Polarizing Brian De Palma Gets His Due at New York Film Festival

Brian De Palma - H 2015
AP Images

Brian De Palma - H 2015

The director will be highlighted at the fest with a new documentary (directed by Noah Baumbach and Jack Paltrow) about his six-decade career.

This story first appeared in the Oct. 2 issue of The Hollywood Reporter magazine. To receive the magazine, click here to subscribe.

Brian De Palma is having a moment. The 75-year-old director — whose films include such indelible images as Sissy Spacek's blood-drenched prom in Carrie, Robert De Niro's bat-swinging menace in The Untouchables and Tom Cruise's suspenseful drop of sweat in 1996's Mission: Impossible — was feted at the Venice International Film Festival, where he received the Jaeger-LeCoultre Glory to the Filmmaker Award. And on Sept. 30, his work will be highlighted at the New York Film Festival. That day, the fest will screen De Palma, a new documentary (which premiered in Venice) by directors Noah Baumbach and Jake Paltrow, followed by a retrospective screening of De Palma's Blow Out. The 1981 thriller stars the director's then-wife, Nancy Allen, opposite John Travolta, who plays a movie sound man who discovers audio evidence of a political murder.

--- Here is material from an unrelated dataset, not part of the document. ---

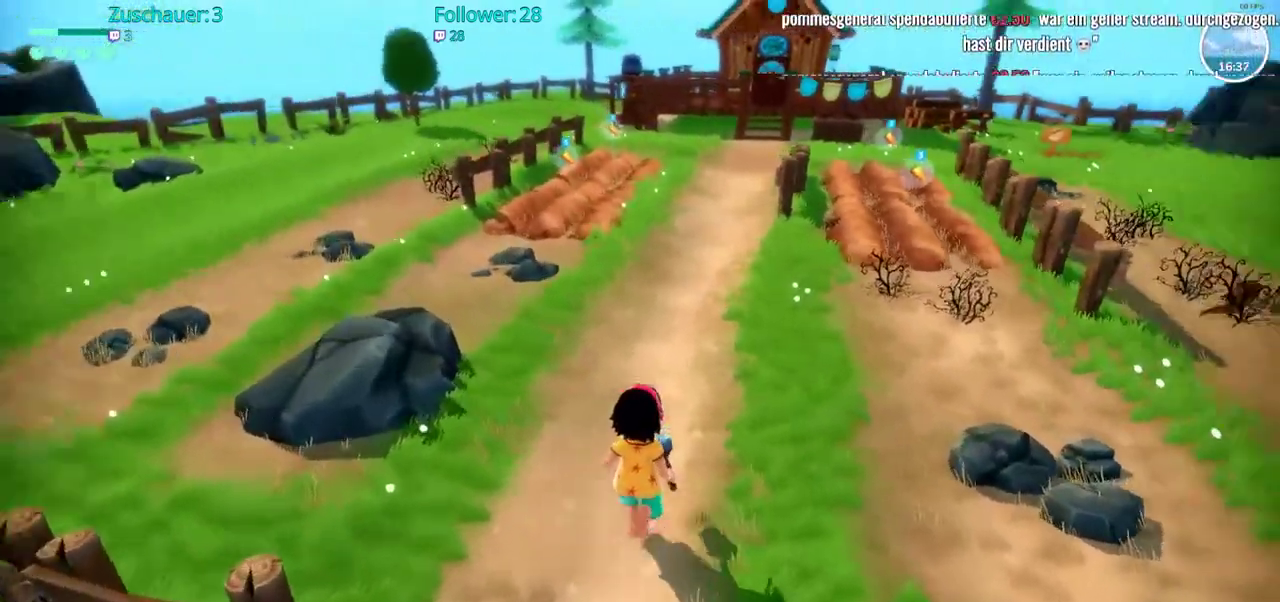
{"buttons": [], "left_stick": "up", "right_stick": "center", "events": [[33, "right_stick", "center"]]}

Throughout his career — which ranges from his 1968 anti-war comedy Greetings (starring De Niro) to his most recent movie, 2012's Passion, starring Rachel McAdams and Noomi Rapace — De Palma has triggered debate. Critic Pauline Kael was an ardent champion of his early work, which was just as vehemently criticized by Kael's critical rival, Andrew Sarris. Kael greeted the release of De Palma's Dressed to Kill, in which a mysterious woman is out for murder, by exclaiming that De Palma was "a true visual storyteller" who understood that "voyeurism is integral to the nature of movies." She enthused, "In his hands, the thriller form is capable of expressing everything — com­edy, satire, sex fantasies, primal emotion." However, a less impressed Sarris called the film "a shamefully straight steal from Psycho, among other things."

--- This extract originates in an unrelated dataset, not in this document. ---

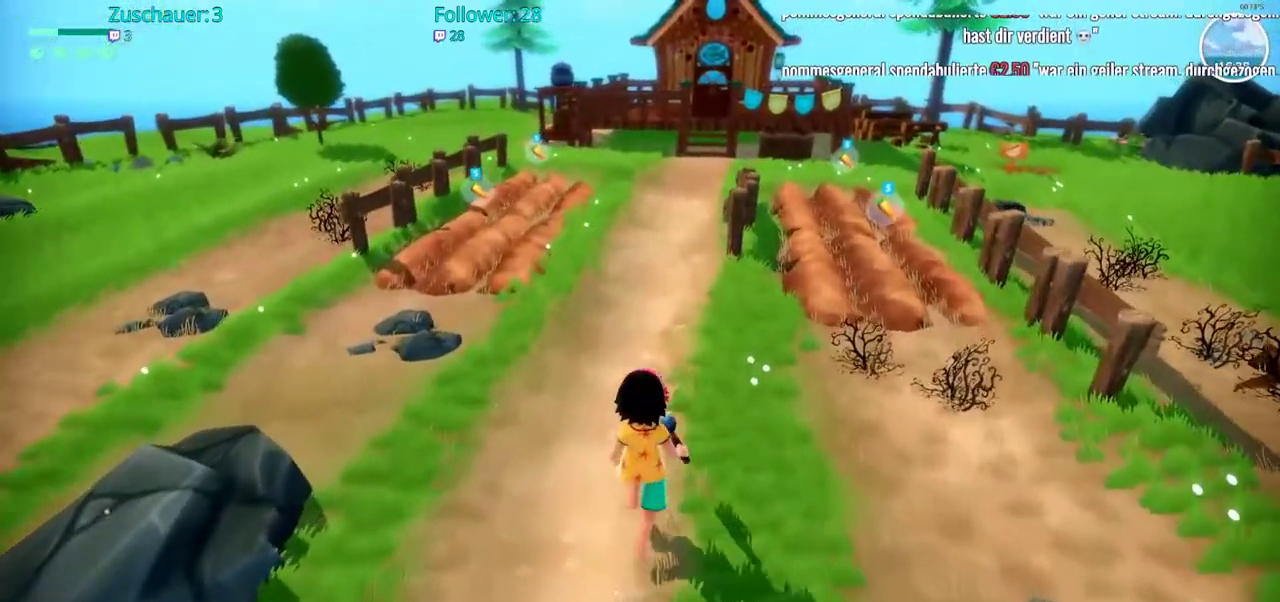
{"buttons": [], "left_stick": "up", "right_stick": "center", "events": []}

De Palma (right) with Allen and Travolta at a 1981 screening of 'Blow Out.'

New York Film Festival director Kent Jones recalls some of the heated debates that surrounded De Palma in the past. "I remember the excitement I felt when I saw Dressed to Kill and Blow Out for the first time — I went back to see both of them again a day later. During that time, there was a great debate about De Palma — he was hopelessly derivative of Hitchcock, he was a misogynist, he did sequences but not films, his stories didn't come together and so on. I fell into some of that punitive stuff myself." De Palma, for his part, doesn't deny his admiration for Hitchcock as a visual artist — and, in fact, in the new documentary positions that admiration as a virtue, saying, "People call [him] influential, but I haven't seen that many people who actually follow his form except for me."

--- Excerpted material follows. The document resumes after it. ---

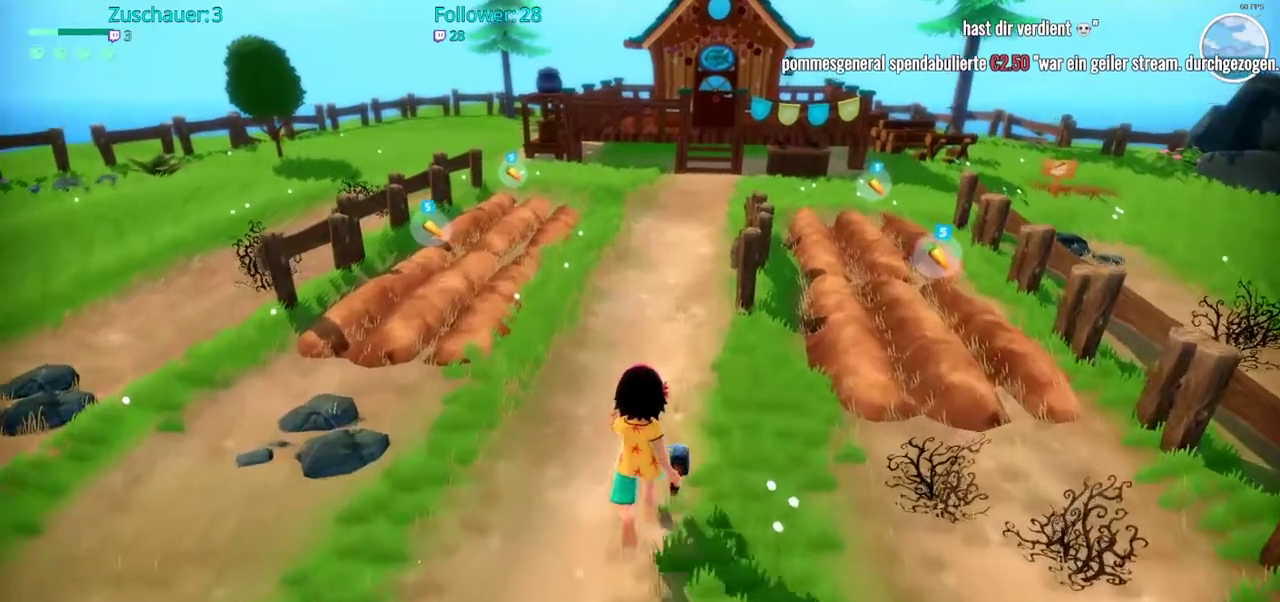
{"buttons": [], "left_stick": "up", "right_stick": "center", "events": []}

The celebratory doc came about because Baumbach, known for his very human comedies like the recent Mistress America; Paltrow, who directed the 2014 dystopian tale Young Ones; and De Palma all are friends of long-standing. The younger directors wanted to capture on film the sorts of conversations the three had shared. "Brian is a very personal filmmaker," says Baumbach. "It was important for us personally to hear Brian talk extensively about his life and career." Watching De Palma, which is to be distributed by A24, persuaded Jones to take another look at the director's films — from his controversial '80s movies to titles like Carlito's Way and Casualties of War. "My sons and I looked at them together, and we were all absolutely stunned," says Jones. "He was and is a great filmmaker, end of story."